Should the target mask be padded up to the max src length? I don’t think so, or at least I don’t see that happening in the original forward:

Another thing that is happening is that finished translations are removed from the batch. So you should update your tensor accordingly:

Ah yes, noted. It seems to work well now.

Is this change useful for upstream? If so, I can do a PR which basically allows tokens to be inserted anywhere in source and not receiving attention.

@vince62s @francoishernandez Would you accept a PR for that?

This looks like an interesting idea indeed. I thought of implementing such a feature at some point but never got around to doing it.
How would this be specified in the args though? Some additional file with the masks on each line? Or would it be a list of specific tokens to ignore?

I would prefer either

  • an additional file that should contain 0 and 1 to mask/unmask tokens. That means that every line should the same number of tokens as there are 0s and 1s; or, preferably:
  • a flag in args such as --custom_attention_mask, which uses the features pipe format. If the flag is enabled, the first “feature” would actually indicate whether or not a token is masked or not. So e.g. i|0|c like|1|l cookies|1|l

Your first proposition is what I meant by my first one. Seems good to me.
(I fear the feature one might be a bit misleading.)
Edit: sorry, everything was clear in your initial post but I read too quickly.

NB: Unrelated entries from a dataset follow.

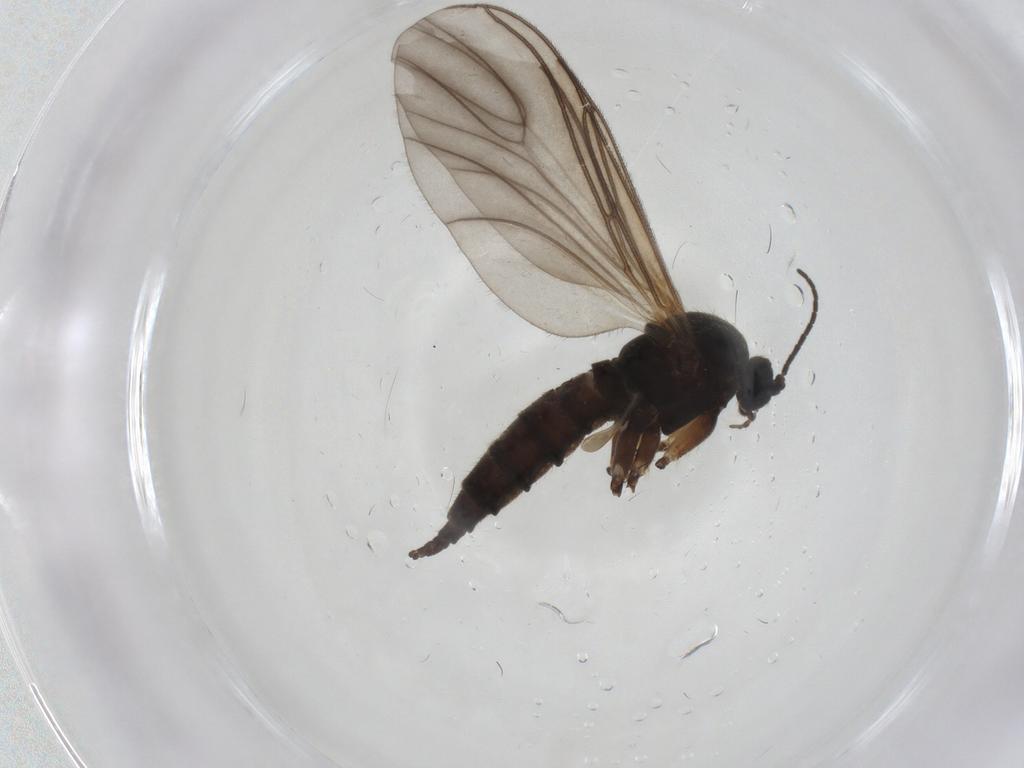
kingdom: Animalia
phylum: Arthropoda
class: Insecta
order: Diptera
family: Sciaridae
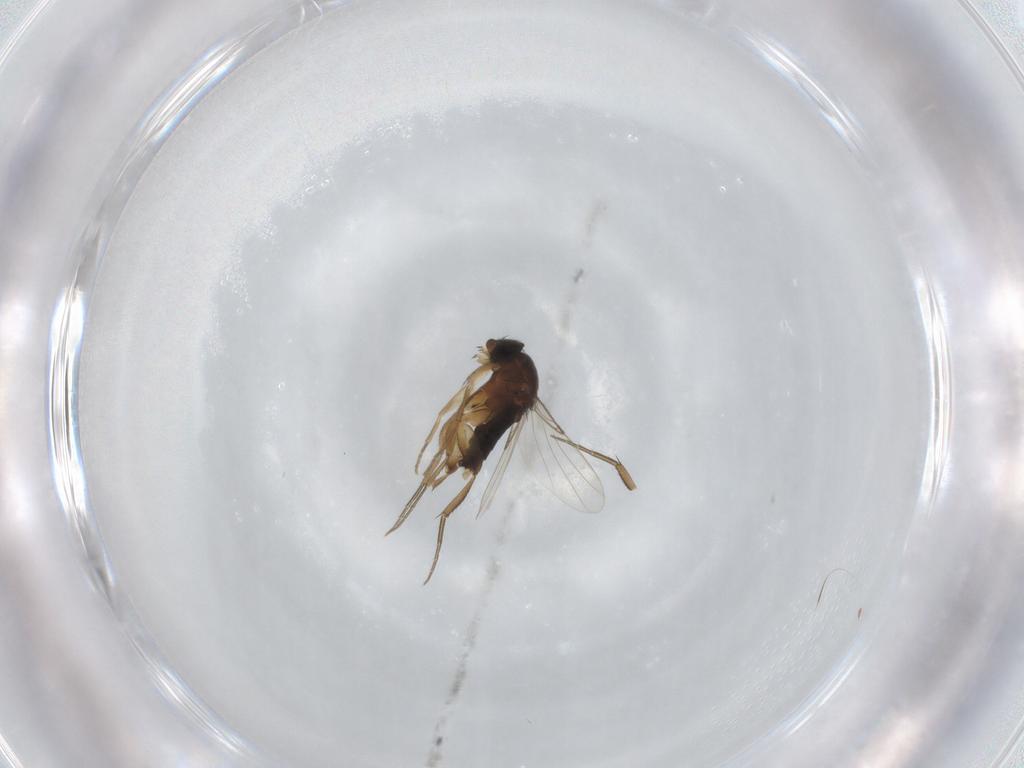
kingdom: Animalia
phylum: Arthropoda
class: Insecta
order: Diptera
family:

Also, @BramVanroy may I ask what would be your use case for such a feature?What I had in mind may not exactly be what you imply here in fact.

Would the rationale be something like MASS or BART ? Probably not though, since you would use a fixed mask here.

Would be nice if you could elaborate a bit. Thanks!

We are building on previous work considering neural fuzzy repair, which builds on integrating fuzzy match targets on the source side to direct the system to a correct translation (so your source input consists of the source text + noisy (fuzzy) target). For a new paper we are trying out a number of different strategies. One of the things that we wanted to try was to see how we can tell the system which parts of the fuzzy match are relevant and which aren’t.

We tried a number of approaches (look forward to the paper, which is in the works), and one of them is to add a feature to fuzzy tokens, telling the system which ones are actually matched and which are just noise. This binary feature works quite well. I personally also wanted to train what would happen if we just block all attention that these irrelevant tokens receive, hence this use case. I found that this does not work well and that a matched/not_matched feature works much better. My explanation would be that the context that these “irrelevant tokens” provide is still quite useful to the system, even though their direct, concrete meaning is not relevant.

But if I understand correctly, the mask does not work well compared to the features in your experiments, so it might not be that useful as a feature after all.
Anyways, if it’s not too much of a hassle you can always sent a PR and we might merge it. It could be good if some people want to further experiment down this path.